Mais le CBD ne se consomme pas seulement fumé. C’est-à-dire, dans le format commun habituel. Il existe de nombreuses autres formes, liquides ou en poudre, qui trouvent une niche de clients parmi un public qui a tendance à avoir plus de 45 ans. « Ce sont des gens qui viennent normalement avec des douleurs chroniques, qui ne veulent pas prendre de corticoïdes ou d’opiacés, ou qui en ont déjà pris assez, et qui cherchent à être soulagés par le chanvre, par l’huile sublinguale.
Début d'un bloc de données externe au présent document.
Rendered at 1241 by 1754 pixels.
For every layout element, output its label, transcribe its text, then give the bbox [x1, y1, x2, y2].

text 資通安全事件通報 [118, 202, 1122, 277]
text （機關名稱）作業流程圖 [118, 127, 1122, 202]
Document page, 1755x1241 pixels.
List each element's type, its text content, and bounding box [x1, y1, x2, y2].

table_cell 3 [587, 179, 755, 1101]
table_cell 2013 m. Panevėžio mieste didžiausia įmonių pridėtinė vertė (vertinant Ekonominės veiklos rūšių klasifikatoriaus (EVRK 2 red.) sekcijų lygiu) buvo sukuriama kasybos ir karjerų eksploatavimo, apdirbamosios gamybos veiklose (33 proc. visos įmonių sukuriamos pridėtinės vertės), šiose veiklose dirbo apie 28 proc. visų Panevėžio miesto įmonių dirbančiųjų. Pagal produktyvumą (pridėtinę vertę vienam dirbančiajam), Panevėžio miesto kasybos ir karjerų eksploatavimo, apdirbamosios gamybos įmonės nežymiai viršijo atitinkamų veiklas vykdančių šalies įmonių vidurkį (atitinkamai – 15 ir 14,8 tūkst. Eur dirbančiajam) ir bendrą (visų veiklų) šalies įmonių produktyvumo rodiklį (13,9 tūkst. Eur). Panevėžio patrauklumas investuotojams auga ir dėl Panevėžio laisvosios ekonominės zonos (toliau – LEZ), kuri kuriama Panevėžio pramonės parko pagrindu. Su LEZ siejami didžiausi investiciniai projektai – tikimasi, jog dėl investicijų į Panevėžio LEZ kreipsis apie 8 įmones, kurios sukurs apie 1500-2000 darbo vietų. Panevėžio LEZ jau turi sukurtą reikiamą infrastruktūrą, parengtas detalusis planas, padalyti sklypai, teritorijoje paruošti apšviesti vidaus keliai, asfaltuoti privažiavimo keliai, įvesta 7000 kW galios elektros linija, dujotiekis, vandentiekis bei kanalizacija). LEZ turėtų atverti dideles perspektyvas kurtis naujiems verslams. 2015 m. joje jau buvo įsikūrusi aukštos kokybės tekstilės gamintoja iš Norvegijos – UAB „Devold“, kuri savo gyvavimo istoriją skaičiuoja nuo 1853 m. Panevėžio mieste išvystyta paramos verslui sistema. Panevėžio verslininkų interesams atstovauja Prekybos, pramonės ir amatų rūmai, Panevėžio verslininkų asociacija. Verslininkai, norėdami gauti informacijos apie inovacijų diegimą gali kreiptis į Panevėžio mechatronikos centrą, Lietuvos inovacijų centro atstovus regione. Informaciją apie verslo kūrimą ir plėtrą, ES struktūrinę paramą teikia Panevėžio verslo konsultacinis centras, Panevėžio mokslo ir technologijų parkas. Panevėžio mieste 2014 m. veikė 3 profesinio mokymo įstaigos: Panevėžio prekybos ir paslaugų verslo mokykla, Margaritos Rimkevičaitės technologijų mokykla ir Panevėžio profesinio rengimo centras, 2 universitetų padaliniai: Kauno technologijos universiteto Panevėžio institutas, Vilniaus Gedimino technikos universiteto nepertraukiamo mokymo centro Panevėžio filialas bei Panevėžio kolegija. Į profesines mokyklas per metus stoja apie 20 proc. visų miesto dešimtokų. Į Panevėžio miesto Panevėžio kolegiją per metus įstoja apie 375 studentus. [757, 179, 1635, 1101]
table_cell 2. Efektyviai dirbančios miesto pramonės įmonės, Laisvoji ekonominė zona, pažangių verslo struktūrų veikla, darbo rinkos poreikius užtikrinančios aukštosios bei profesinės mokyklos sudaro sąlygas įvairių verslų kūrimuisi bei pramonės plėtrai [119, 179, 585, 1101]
Les patients atteints de cancer y ont également recours car cela les aide à faire face aux traitements qu’ils subissent », explique M. Rodríguez.

Il y a trois ans, Eduardo Van den Eynde, alors député et porte-parole du PP au Parlement de Cantabrie, et atteint d’une tumeur au poumon, avouait publiquement qu’il utilisait du cannabis pour combattre les effets de la chimiothérapie et que cela lui apportait une amélioration significative des états de fatigue, d’abattement et de nausée dans lesquels chaque cycle le plongeait.